### Task prompt
Return the following lines exactly as they appear, preserving every word, capitalization, and punctuation mark.

### Listed entries
◆ ◆ ◆ ◆ ◆

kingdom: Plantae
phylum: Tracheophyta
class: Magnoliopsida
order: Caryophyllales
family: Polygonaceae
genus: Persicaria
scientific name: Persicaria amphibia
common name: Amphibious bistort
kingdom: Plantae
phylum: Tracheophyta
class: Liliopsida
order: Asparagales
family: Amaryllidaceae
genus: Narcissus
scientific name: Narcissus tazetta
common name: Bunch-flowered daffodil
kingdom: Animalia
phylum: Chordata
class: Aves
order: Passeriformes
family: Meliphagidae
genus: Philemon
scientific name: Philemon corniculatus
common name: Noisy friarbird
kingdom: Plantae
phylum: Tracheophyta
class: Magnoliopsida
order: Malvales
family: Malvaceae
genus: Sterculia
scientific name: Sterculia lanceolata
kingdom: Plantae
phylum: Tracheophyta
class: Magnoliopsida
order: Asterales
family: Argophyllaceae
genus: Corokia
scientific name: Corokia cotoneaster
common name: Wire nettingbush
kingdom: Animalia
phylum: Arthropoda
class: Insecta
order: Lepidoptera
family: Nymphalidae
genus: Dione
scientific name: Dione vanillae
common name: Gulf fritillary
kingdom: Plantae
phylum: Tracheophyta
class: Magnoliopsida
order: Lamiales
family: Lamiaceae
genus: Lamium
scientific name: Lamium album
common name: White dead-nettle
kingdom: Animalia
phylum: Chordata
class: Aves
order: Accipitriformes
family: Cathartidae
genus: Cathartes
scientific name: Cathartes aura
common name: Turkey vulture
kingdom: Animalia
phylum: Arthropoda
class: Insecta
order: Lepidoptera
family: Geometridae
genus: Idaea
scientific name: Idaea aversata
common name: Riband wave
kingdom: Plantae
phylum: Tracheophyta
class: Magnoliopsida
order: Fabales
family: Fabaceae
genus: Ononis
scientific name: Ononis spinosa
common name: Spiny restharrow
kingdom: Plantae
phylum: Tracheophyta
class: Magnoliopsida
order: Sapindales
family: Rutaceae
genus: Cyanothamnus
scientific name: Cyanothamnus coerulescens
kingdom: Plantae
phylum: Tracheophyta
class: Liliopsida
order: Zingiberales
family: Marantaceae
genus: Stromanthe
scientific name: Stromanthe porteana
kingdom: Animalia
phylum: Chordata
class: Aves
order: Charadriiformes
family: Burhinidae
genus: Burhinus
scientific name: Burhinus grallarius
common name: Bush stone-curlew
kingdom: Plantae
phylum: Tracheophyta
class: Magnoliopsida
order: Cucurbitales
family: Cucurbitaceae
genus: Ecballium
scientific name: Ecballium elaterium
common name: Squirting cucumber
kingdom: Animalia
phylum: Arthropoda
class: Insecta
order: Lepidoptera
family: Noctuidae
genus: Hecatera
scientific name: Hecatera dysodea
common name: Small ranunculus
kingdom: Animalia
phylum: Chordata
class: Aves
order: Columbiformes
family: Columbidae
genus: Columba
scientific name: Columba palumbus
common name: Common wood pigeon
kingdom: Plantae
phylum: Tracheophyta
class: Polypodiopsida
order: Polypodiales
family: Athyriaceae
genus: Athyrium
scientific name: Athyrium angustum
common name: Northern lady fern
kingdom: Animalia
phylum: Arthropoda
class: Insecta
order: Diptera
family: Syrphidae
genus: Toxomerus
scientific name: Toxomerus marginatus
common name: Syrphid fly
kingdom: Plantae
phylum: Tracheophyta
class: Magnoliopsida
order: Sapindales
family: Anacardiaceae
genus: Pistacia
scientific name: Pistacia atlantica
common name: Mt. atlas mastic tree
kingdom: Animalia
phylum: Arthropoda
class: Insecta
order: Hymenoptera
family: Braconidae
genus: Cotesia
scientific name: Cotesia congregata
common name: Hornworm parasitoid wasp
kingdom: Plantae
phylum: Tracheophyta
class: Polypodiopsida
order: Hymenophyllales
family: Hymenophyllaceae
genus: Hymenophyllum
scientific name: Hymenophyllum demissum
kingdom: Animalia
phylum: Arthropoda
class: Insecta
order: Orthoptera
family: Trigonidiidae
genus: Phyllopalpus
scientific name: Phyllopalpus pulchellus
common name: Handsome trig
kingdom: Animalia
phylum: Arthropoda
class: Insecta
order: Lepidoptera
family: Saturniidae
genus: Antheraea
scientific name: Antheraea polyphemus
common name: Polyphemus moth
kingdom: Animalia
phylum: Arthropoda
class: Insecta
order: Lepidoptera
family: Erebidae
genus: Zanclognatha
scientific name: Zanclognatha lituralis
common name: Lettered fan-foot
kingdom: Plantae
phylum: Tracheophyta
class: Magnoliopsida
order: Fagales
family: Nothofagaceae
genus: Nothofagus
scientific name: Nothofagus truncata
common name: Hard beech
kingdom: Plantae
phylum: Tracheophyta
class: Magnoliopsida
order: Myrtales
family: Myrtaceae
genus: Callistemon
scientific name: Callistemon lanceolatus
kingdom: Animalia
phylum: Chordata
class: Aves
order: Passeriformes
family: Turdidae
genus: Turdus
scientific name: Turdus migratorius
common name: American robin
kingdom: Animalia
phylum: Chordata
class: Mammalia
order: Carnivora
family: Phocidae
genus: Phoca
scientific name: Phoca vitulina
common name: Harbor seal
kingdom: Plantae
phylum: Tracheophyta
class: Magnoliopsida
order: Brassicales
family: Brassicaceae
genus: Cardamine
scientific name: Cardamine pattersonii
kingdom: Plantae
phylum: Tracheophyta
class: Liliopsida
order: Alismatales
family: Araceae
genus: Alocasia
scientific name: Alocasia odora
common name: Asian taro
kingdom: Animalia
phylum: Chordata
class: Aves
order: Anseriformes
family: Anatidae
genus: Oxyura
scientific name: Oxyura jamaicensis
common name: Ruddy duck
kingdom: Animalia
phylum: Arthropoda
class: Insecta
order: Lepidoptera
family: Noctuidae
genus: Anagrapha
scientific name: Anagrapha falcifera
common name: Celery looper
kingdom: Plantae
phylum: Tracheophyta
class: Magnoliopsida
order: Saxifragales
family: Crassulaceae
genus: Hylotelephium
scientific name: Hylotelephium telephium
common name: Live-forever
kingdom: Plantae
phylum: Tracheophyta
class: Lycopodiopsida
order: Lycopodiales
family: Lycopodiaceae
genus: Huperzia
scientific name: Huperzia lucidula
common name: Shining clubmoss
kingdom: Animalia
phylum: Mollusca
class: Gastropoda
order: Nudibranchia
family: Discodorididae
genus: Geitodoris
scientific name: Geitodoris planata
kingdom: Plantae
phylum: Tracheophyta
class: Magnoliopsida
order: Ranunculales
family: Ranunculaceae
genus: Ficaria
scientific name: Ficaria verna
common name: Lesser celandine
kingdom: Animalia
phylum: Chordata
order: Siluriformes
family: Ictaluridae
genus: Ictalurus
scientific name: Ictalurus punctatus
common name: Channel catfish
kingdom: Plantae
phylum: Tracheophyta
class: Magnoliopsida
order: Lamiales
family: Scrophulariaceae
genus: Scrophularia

◆ ◆ ◆ ◆ ◆

### Response for this exercise
kingdom: Plantae
phylum: Tracheophyta
class: Magnoliopsida
order: Caryophyllales
family: Polygonaceae
genus: Persicaria
scientific name: Persicaria amphibia
common name: Amphibious bistort
kingdom: Plantae
phylum: Tracheophyta
class: Liliopsida
order: Asparagales
family: Amaryllidaceae
genus: Narcissus
scientific name: Narcissus tazetta
common name: Bunch-flowered daffodil
kingdom: Animalia
phylum: Chordata
class: Aves
order: Passeriformes
family: Meliphagidae
genus: Philemon
scientific name: Philemon corniculatus
common name: Noisy friarbird
kingdom: Plantae
phylum: Tracheophyta
class: Magnoliopsida
order: Malvales
family: Malvaceae
genus: Sterculia
scientific name: Sterculia lanceolata
kingdom: Plantae
phylum: Tracheophyta
class: Magnoliopsida
order: Asterales
family: Argophyllaceae
genus: Corokia
scientific name: Corokia cotoneaster
common name: Wire nettingbush
kingdom: Animalia
phylum: Arthropoda
class: Insecta
order: Lepidoptera
family: Nymphalidae
genus: Dione
scientific name: Dione vanillae
common name: Gulf fritillary
kingdom: Plantae
phylum: Tracheophyta
class: Magnoliopsida
order: Lamiales
family: Lamiaceae
genus: Lamium
scientific name: Lamium album
common name: White dead-nettle
kingdom: Animalia
phylum: Chordata
class: Aves
order: Accipitriformes
family: Cathartidae
genus: Cathartes
scientific name: Cathartes aura
common name: Turkey vulture
kingdom: Animalia
phylum: Arthropoda
class: Insecta
order: Lepidoptera
family: Geometridae
genus: Idaea
scientific name: Idaea aversata
common name: Riband wave
kingdom: Plantae
phylum: Tracheophyta
class: Magnoliopsida
order: Fabales
family: Fabaceae
genus: Ononis
scientific name: Ononis spinosa
common name: Spiny restharrow
kingdom: Plantae
phylum: Tracheophyta
class: Magnoliopsida
order: Sapindales
family: Rutaceae
genus: Cyanothamnus
scientific name: Cyanothamnus coerulescens
kingdom: Plantae
phylum: Tracheophyta
class: Liliopsida
order: Zingiberales
family: Marantaceae
genus: Stromanthe
scientific name: Stromanthe porteana
kingdom: Animalia
phylum: Chordata
class: Aves
order: Charadriiformes
family: Burhinidae
genus: Burhinus
scientific name: Burhinus grallarius
common name: Bush stone-curlew
kingdom: Plantae
phylum: Tracheophyta
class: Magnoliopsida
order: Cucurbitales
family: Cucurbitaceae
genus: Ecballium
scientific name: Ecballium elaterium
common name: Squirting cucumber
kingdom: Animalia
phylum: Arthropoda
class: Insecta
order: Lepidoptera
family: Noctuidae
genus: Hecatera
scientific name: Hecatera dysodea
common name: Small ranunculus
kingdom: Animalia
phylum: Chordata
class: Aves
order: Columbiformes
family: Columbidae
genus: Columba
scientific name: Columba palumbus
common name: Common wood pigeon
kingdom: Plantae
phylum: Tracheophyta
class: Polypodiopsida
order: Polypodiales
family: Athyriaceae
genus: Athyrium
scientific name: Athyrium angustum
common name: Northern lady fern
kingdom: Animalia
phylum: Arthropoda
class: Insecta
order: Diptera
family: Syrphidae
genus: Toxomerus
scientific name: Toxomerus marginatus
common name: Syrphid fly
kingdom: Plantae
phylum: Tracheophyta
class: Magnoliopsida
order: Sapindales
family: Anacardiaceae
genus: Pistacia
scientific name: Pistacia atlantica
common name: Mt. atlas mastic tree
kingdom: Animalia
phylum: Arthropoda
class: Insecta
order: Hymenoptera
family: Braconidae
genus: Cotesia
scientific name: Cotesia congregata
common name: Hornworm parasitoid wasp
kingdom: Plantae
phylum: Tracheophyta
class: Polypodiopsida
order: Hymenophyllales
family: Hymenophyllaceae
genus: Hymenophyllum
scientific name: Hymenophyllum demissum
kingdom: Animalia
phylum: Arthropoda
class: Insecta
order: Orthoptera
family: Trigonidiidae
genus: Phyllopalpus
scientific name: Phyllopalpus pulchellus
common name: Handsome trig
kingdom: Animalia
phylum: Arthropoda
class: Insecta
order: Lepidoptera
family: Saturniidae
genus: Antheraea
scientific name: Antheraea polyphemus
common name: Polyphemus moth
kingdom: Animalia
phylum: Arthropoda
class: Insecta
order: Lepidoptera
family: Erebidae
genus: Zanclognatha
scientific name: Zanclognatha lituralis
common name: Lettered fan-foot
kingdom: Plantae
phylum: Tracheophyta
class: Magnoliopsida
order: Fagales
family: Nothofagaceae
genus: Nothofagus
scientific name: Nothofagus truncata
common name: Hard beech
kingdom: Plantae
phylum: Tracheophyta
class: Magnoliopsida
order: Myrtales
family: Myrtaceae
genus: Callistemon
scientific name: Callistemon lanceolatus
kingdom: Animalia
phylum: Chordata
class: Aves
order: Passeriformes
family: Turdidae
genus: Turdus
scientific name: Turdus migratorius
common name: American robin
kingdom: Animalia
phylum: Chordata
class: Mammalia
order: Carnivora
family: Phocidae
genus: Phoca
scientific name: Phoca vitulina
common name: Harbor seal
kingdom: Plantae
phylum: Tracheophyta
class: Magnoliopsida
order: Brassicales
family: Brassicaceae
genus: Cardamine
scientific name: Cardamine pattersonii
kingdom: Plantae
phylum: Tracheophyta
class: Liliopsida
order: Alismatales
family: Araceae
genus: Alocasia
scientific name: Alocasia odora
common name: Asian taro
kingdom: Animalia
phylum: Chordata
class: Aves
order: Anseriformes
family: Anatidae
genus: Oxyura
scientific name: Oxyura jamaicensis
common name: Ruddy duck
kingdom: Animalia
phylum: Arthropoda
class: Insecta
order: Lepidoptera
family: Noctuidae
genus: Anagrapha
scientific name: Anagrapha falcifera
common name: Celery looper
kingdom: Plantae
phylum: Tracheophyta
class: Magnoliopsida
order: Saxifragales
family: Crassulaceae
genus: Hylotelephium
scientific name: Hylotelephium telephium
common name: Live-forever
kingdom: Plantae
phylum: Tracheophyta
class: Lycopodiopsida
order: Lycopodiales
family: Lycopodiaceae
genus: Huperzia
scientific name: Huperzia lucidula
common name: Shining clubmoss
kingdom: Animalia
phylum: Mollusca
class: Gastropoda
order: Nudibranchia
family: Discodorididae
genus: Geitodoris
scientific name: Geitodoris planata
kingdom: Plantae
phylum: Tracheophyta
class: Magnoliopsida
order: Ranunculales
family: Ranunculaceae
genus: Ficaria
scientific name: Ficaria verna
common name: Lesser celandine
kingdom: Animalia
phylum: Chordata
order: Siluriformes
family: Ictaluridae
genus: Ictalurus
scientific name: Ictalurus punctatus
common name: Channel catfish
kingdom: Plantae
phylum: Tracheophyta
class: Magnoliopsida
order: Lamiales
family: Scrophulariaceae
genus: Scrophularia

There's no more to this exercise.